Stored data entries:
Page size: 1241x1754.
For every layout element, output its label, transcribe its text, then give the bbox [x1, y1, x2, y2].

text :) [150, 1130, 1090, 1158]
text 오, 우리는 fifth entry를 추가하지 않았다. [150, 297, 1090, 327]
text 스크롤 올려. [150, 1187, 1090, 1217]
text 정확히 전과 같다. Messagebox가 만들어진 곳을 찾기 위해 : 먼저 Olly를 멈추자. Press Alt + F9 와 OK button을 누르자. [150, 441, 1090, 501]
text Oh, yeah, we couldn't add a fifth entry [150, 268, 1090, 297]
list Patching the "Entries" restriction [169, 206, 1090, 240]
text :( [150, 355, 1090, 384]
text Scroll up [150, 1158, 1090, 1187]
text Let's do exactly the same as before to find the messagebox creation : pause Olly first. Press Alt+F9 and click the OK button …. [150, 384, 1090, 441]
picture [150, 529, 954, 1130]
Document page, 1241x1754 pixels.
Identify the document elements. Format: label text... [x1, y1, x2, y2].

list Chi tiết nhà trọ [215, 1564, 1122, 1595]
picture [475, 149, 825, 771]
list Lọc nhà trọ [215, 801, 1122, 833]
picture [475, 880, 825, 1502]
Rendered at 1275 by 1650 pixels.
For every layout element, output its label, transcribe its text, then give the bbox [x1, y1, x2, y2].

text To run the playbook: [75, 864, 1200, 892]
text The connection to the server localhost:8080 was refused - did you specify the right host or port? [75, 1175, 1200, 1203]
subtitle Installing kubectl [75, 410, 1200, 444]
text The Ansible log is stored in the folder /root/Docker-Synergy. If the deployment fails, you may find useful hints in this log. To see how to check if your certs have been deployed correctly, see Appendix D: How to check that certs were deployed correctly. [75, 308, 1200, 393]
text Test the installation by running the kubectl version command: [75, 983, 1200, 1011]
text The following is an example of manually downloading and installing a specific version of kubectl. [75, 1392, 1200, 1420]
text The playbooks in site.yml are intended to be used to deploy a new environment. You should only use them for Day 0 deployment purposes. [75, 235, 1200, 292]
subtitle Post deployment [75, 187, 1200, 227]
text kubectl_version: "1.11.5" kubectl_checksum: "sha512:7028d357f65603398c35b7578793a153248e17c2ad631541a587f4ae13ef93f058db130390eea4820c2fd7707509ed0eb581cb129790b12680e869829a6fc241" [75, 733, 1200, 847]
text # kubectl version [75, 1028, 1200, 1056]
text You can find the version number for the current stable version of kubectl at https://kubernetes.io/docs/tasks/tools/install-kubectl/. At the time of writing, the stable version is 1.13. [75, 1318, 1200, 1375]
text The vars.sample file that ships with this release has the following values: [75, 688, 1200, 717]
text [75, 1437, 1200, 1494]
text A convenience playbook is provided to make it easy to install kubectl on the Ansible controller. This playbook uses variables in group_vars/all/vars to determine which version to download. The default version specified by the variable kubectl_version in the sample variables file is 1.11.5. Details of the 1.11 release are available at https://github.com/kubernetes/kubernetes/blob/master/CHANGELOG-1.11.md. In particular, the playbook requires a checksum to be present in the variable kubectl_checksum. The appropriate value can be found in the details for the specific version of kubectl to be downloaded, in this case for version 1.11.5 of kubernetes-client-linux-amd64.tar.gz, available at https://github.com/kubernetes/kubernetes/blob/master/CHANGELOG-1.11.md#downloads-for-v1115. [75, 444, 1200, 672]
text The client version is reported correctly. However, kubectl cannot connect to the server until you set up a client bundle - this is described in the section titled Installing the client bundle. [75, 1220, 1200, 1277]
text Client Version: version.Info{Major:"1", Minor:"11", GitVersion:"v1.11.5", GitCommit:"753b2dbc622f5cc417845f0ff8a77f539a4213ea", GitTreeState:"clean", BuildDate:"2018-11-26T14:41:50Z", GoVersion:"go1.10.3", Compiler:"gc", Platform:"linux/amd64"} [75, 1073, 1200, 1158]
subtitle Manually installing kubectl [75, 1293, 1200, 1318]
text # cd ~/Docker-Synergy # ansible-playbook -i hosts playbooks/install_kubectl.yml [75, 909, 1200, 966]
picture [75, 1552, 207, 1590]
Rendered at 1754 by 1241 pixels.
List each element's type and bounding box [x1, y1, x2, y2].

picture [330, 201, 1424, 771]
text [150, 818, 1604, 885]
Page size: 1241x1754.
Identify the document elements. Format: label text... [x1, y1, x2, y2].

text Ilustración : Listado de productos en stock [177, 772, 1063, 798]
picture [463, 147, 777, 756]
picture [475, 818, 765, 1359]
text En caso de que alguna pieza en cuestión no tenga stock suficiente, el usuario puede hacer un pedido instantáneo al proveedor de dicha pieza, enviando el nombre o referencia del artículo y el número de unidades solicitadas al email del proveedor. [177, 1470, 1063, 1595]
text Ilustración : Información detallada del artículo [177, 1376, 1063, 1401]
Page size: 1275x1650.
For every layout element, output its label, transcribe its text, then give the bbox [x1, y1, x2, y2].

Exercise prompt:
Could all of the entries be retyped word for word?

Solved exercise:
Page size: 1241x1754.
For every layout element, output its label, transcribe its text, then give the bbox [x1, y1, x2, y2].

text :) [150, 1130, 1090, 1158]
text 오, 우리는 fifth entry를 추가하지 않았다. [150, 297, 1090, 327]
text 스크롤 올려. [150, 1187, 1090, 1217]
text 정확히 전과 같다. Messagebox가 만들어진 곳을 찾기 위해 : 먼저 Olly를 멈추자. Press Alt + F9 와 OK button을 누르자. [150, 441, 1090, 501]
text Oh, yeah, we couldn't add a fifth entry [150, 268, 1090, 297]
list Patching the "Entries" restriction [169, 206, 1090, 240]
text :( [150, 355, 1090, 384]
text Scroll up [150, 1158, 1090, 1187]
text Let's do exactly the same as before to find the messagebox creation : pause Olly first. Press Alt+F9 and click the OK button …. [150, 384, 1090, 441]
picture [150, 529, 954, 1130]
Document page, 1241x1754 pixels.
Identify the document elements. Format: label text... [x1, y1, x2, y2].

list Chi tiết nhà trọ [215, 1564, 1122, 1595]
picture [475, 149, 825, 771]
list Lọc nhà trọ [215, 801, 1122, 833]
picture [475, 880, 825, 1502]
Rendered at 1275 by 1650 pixels.
For every layout element, output its label, transcribe its text, then give the bbox [x1, y1, x2, y2].

text To run the playbook: [75, 864, 1200, 892]
text The connection to the server localhost:8080 was refused - did you specify the right host or port? [75, 1175, 1200, 1203]
subtitle Installing kubectl [75, 410, 1200, 444]
text The Ansible log is stored in the folder /root/Docker-Synergy. If the deployment fails, you may find useful hints in this log. To see how to check if your certs have been deployed correctly, see Appendix D: How to check that certs were deployed correctly. [75, 308, 1200, 393]
text Test the installation by running the kubectl version command: [75, 983, 1200, 1011]
text The following is an example of manually downloading and installing a specific version of kubectl. [75, 1392, 1200, 1420]
text The playbooks in site.yml are intended to be used to deploy a new environment. You should only use them for Day 0 deployment purposes. [75, 235, 1200, 292]
subtitle Post deployment [75, 187, 1200, 227]
text kubectl_version: "1.11.5" kubectl_checksum: "sha512:7028d357f65603398c35b7578793a153248e17c2ad631541a587f4ae13ef93f058db130390eea4820c2fd7707509ed0eb581cb129790b12680e869829a6fc241" [75, 733, 1200, 847]
text # kubectl version [75, 1028, 1200, 1056]
text You can find the version number for the current stable version of kubectl at https://kubernetes.io/docs/tasks/tools/install-kubectl/. At the time of writing, the stable version is 1.13. [75, 1318, 1200, 1375]
text The vars.sample file that ships with this release has the following values: [75, 688, 1200, 717]
text [75, 1437, 1200, 1494]
text A convenience playbook is provided to make it easy to install kubectl on the Ansible controller. This playbook uses variables in group_vars/all/vars to determine which version to download. The default version specified by the variable kubectl_version in the sample variables file is 1.11.5. Details of the 1.11 release are available at https://github.com/kubernetes/kubernetes/blob/master/CHANGELOG-1.11.md. In particular, the playbook requires a checksum to be present in the variable kubectl_checksum. The appropriate value can be found in the details for the specific version of kubectl to be downloaded, in this case for version 1.11.5 of kubernetes-client-linux-amd64.tar.gz, available at https://github.com/kubernetes/kubernetes/blob/master/CHANGELOG-1.11.md#downloads-for-v1115. [75, 444, 1200, 672]
text The client version is reported correctly. However, kubectl cannot connect to the server until you set up a client bundle - this is described in the section titled Installing the client bundle. [75, 1220, 1200, 1277]
text Client Version: version.Info{Major:"1", Minor:"11", GitVersion:"v1.11.5", GitCommit:"753b2dbc622f5cc417845f0ff8a77f539a4213ea", GitTreeState:"clean", BuildDate:"2018-11-26T14:41:50Z", GoVersion:"go1.10.3", Compiler:"gc", Platform:"linux/amd64"} [75, 1073, 1200, 1158]
subtitle Manually installing kubectl [75, 1293, 1200, 1318]
text # cd ~/Docker-Synergy # ansible-playbook -i hosts playbooks/install_kubectl.yml [75, 909, 1200, 966]
picture [75, 1552, 207, 1590]
Rendered at 1754 by 1241 pixels.
List each element's type and bounding box [x1, y1, x2, y2].

picture [330, 201, 1424, 771]
text [150, 818, 1604, 885]
Page size: 1241x1754.
Identify the document elements. Format: label text... [x1, y1, x2, y2].

text Ilustración : Listado de productos en stock [177, 772, 1063, 798]
picture [463, 147, 777, 756]
picture [475, 818, 765, 1359]
text En caso de que alguna pieza en cuestión no tenga stock suficiente, el usuario puede hacer un pedido instantáneo al proveedor de dicha pieza, enviando el nombre o referencia del artículo y el número de unidades solicitadas al email del proveedor. [177, 1470, 1063, 1595]
text Ilustración : Información detallada del artículo [177, 1376, 1063, 1401]
Page size: 1275x1650.
For every layout element, output its label, transcribe its text, then give the bbox [x1, y1, x2, y2].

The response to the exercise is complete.